Under normal circumstances, the landlord will return your deposit within a few weeks after the end of your rental agreement. This means that moving out earlier does not affect how soon you will receive your deposit back. The landlord’s deadline to raise a claim is two weeks, during which they can notify you of any flaws or deficiencies if the rental property has not been returned in the agreed condition. The condition of the rental property will be stated in the move-in report and rental agreement (as well as the move-out report if the landlord ordered such a report).
The landlord has the right to commence repairs and renovation of the rental property at your expense if you do not return the property in the agreed condition. The expenses associated with those repairs and renovation will be deducted from your deposit. The remaining amount (if any) will only be returned to you once the repairs and renovation work have been completed. The condition of the rental property will be stated in the move-in report and rental agreement (as well as the move-out report if the landlord ordered such a report).
If the landlord is unable to carry out a reading of the heating meters, they can reserve a small amount of the deposit until the heating costs for the tenancy period have been settled. This is necessary because the utility suppliers only provide information on the actual heating consumption of a property once a year. Once the landlord receives the consumption information, the accounts will be settled and any additional costs will be deducted from the remainder of the deposit. The amount that is left of your deposit after that will be returned to you.
In general, there is a residency requirement for all properties (excluding holiday homes) in Denmark in which one or several persons have previously been registered as residents. This system is intended to ensure that there is always someone registered at the address. The residency requirement therefore also applies to rental properties. Of course, there are some properties that are not subject to the residency requirement, such as newly constructed properties without any previously registered residents. These are almost exclusively rented out to diplomats or others who are exempt from the mandatory requirement to register at the address.
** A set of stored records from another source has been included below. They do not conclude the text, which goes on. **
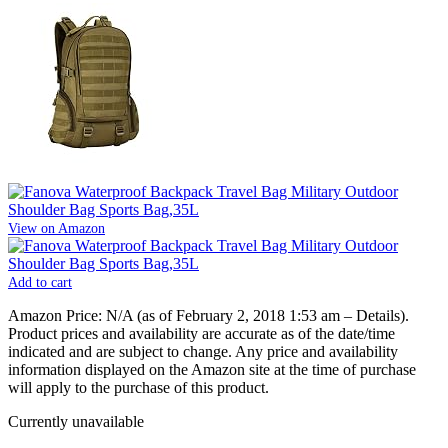
View on Amazon
Add to cart
Amazon Price:
N/A
(as of February 2, 2018 1:53 am –
Details
).
Product prices and availability are accurate as of the date/time
indicated and are subject to change. Any price and availability
information displayed on the Amazon site at the time of purchase
will apply to the purchase of this product.
Currently unavailable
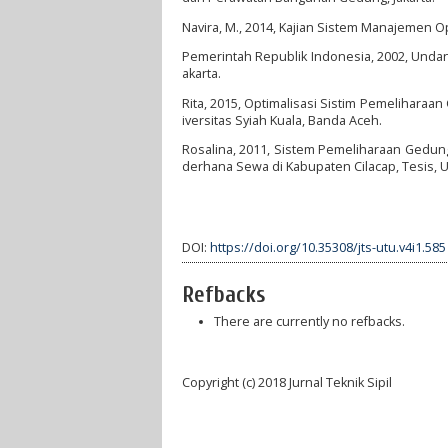
Navira, M., 2014, Kajian Sistem Manajemen 
Pemerintah Republik Indonesia, 2002, Unda
akarta.
Rita, 2015, Optimalisasi Sistim Pemeliharaa
iversitas Syiah Kuala, Banda Aceh.
Rosalina, 2011, Sistem Pemeliharaan Gedu
derhana Sewa di Kabupaten Cilacap, Tesis, U
DOI:
https://doi.org/10.35308/jts-utu.v4i1.585
Refbacks
There are currently no refbacks.
Copyright (c) 2018 Jurnal Teknik Sipil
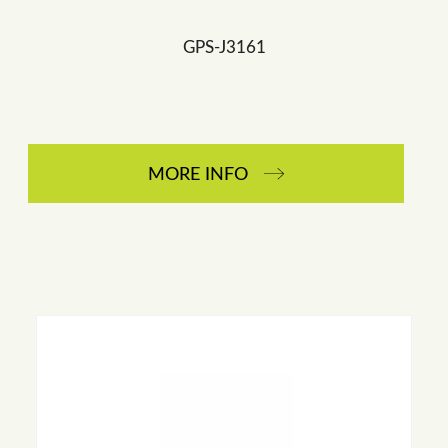
GPS-J3161
MORE INFO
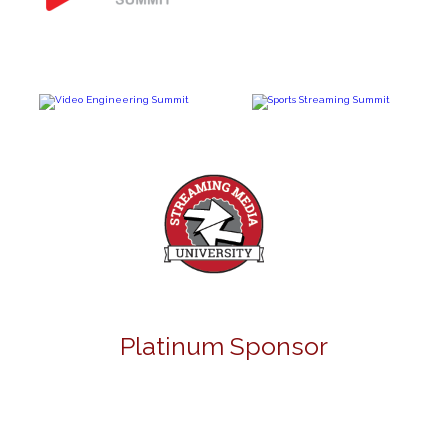
Platinum Sponsor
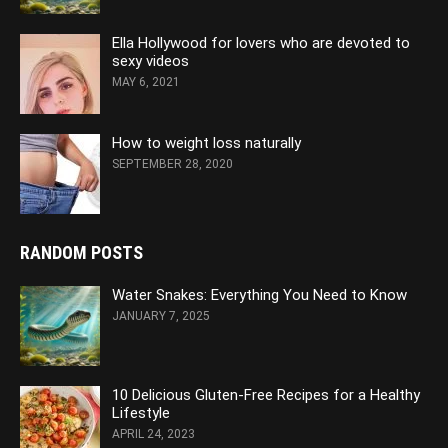
Ella Hollywood for lovers who are devoted to
sexy videos
MAY 6, 2021
How to weight loss naturally
SEPTEMBER 28, 2020
RANDOM POSTS
Water Snakes: Everything You Need to Know
JANUARY 7, 2025
10 Delicious Gluten-Free Recipes for a Healthy
Lifestyle
APRIL 24, 2023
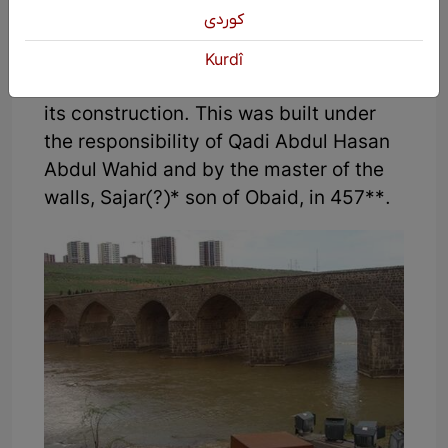
Emir, our noble, Nizamuddin, the ruler of
كوردی
the state, the glory of Islam (may Allah
extend his reign, increase his victories,
Kurdî
and guide him) ... ordered and paid for
its construction. This was built under
the responsibility of Qadi Abdul Hasan
Abdul Wahid and by the master of the
walls, Sajar(?)* son of Obaid, in 457**.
If you rent an unfurnished property, it is your responsibility to obtain a home contents insurance as it is your furniture in the property. On the other hand, if you are renting a furnished property, it is the landlord’s responsibility to obtain a home contents insurance to cover the furniture in the property. Any items you bring into the home, however – such as a PC or your own furniture – are not covered by the landlord’s insurance and therefore require you to obtain your own insurance.
There are several cable TV providers in Denmark, such as YouSee and Boxer, which you can contact for a cable package subscription. Typically, tenants are expected to arrange this themselves unless otherwise specified in the rental agreement.
Yes. If it is a private garden that is included in the rental property, you have what is called a garden maintenance obligation (havepasningspligt). Some landlords hire gardeners, and others have specific wishes for how the garden ought to be maintained. This will be stated in your rental agreement or agreed verbally with the landlord.
When you move out of a rental property, the landlord must have access to inspect it. You must also inform the landlord of your new address or an address they can reach you at no later than 8 days before you move out of the property.